GUIZERIX: Erasing versus embracing our imperfections, a lesson for my daughter
Published 4:00 am Wednesday, September 15, 2021
Over the weekend, my family and I took the rare opportunity to visit Orange Beach, Ala.
I’d been looking forward to the trip for a month, a chance for my daughter to make memories with both sets of her grandparents. In the interest of having plenty of photographic evidence with which to embarrass her when she’s a pre-teen (and simply because she’s too little to protest), I’d planned out “Mommy and Me” outfits for each day, from matching bathing suits to color-coordinating family attire for waterfront dinners.
When the weekend was over, however, I didn’t have a single polished, curated photo of my little family. A couple of years ago, this realization would have left me upset. But truthfully, the lack of “perfect” pictures is a sign of a good time.
For years, I used smartphone apps like FaceTune to alter photos of myself — make my teeth whiter, my face slimmer, rid my arms or midsection or thighs of any dimple or blemish I deemed unworthy.
Then, I became a mother, with a little girl who looks just like me. All the physical features I didn’t like about myself, I love on her.
Don’t get me wrong — the postpartum period hit me hard and still impacts my body image and self-confidence. I dreaded putting a swimsuit on a body that still doesn’t feel like my own. But, like many other parts of motherhood, it’s no longer about me.
After meditating on the concept of erasing versus embracing imperfections, I realized, 20 or 30 years from now, my daughter isn’t going to look back on pictures and say, “Wow, mom’s thighs look huge,” or “Her hair looks so frizzy here,” or “Wow, look at her stomach in that bathing suit.”

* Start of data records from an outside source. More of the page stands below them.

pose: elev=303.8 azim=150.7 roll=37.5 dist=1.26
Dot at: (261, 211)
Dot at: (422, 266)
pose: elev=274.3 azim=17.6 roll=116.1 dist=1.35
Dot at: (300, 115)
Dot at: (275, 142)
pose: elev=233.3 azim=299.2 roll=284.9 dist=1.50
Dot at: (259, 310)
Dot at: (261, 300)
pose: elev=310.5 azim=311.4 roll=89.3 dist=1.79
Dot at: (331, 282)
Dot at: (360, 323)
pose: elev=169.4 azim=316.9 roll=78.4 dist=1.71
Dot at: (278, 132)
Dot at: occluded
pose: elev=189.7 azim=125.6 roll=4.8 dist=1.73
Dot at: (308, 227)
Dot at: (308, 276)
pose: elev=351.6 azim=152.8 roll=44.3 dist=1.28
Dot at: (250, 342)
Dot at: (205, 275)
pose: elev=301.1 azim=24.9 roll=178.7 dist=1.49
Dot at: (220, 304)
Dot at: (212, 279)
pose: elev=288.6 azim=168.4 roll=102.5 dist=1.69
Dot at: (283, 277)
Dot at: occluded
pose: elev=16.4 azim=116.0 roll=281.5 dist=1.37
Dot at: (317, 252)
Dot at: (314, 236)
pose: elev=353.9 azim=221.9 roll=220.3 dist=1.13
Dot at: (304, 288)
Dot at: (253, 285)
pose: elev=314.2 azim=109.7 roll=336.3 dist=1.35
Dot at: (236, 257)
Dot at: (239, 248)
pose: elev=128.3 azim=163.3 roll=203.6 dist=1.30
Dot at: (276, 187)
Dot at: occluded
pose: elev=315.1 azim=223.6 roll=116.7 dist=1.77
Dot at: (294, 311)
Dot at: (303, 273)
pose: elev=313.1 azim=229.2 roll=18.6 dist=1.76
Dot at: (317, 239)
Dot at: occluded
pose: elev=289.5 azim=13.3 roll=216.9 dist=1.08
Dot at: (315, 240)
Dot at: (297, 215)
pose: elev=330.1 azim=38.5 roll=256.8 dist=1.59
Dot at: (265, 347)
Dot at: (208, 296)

What she’ll see when she looks at our pictures is a happy mother promoting positive body image — a mother who, hopefully, sets an example and teaches her that she’s beautiful without a filter that drastically alters her appearance.
The photos I’m most fond of from our vacation are not the ones I attempted (in vain) to pose and polish. They’re the ones where my baby is toddling through the sand in an old onesie with crooked little spriggly pigtails and her tongue sticking out because she’s trying so hard to follow her daddy to the shoreline.
It’s the photo of me standing in the surf, gazing at her while she absorbs the world around her, with no regard to the way my legs look or my double chin.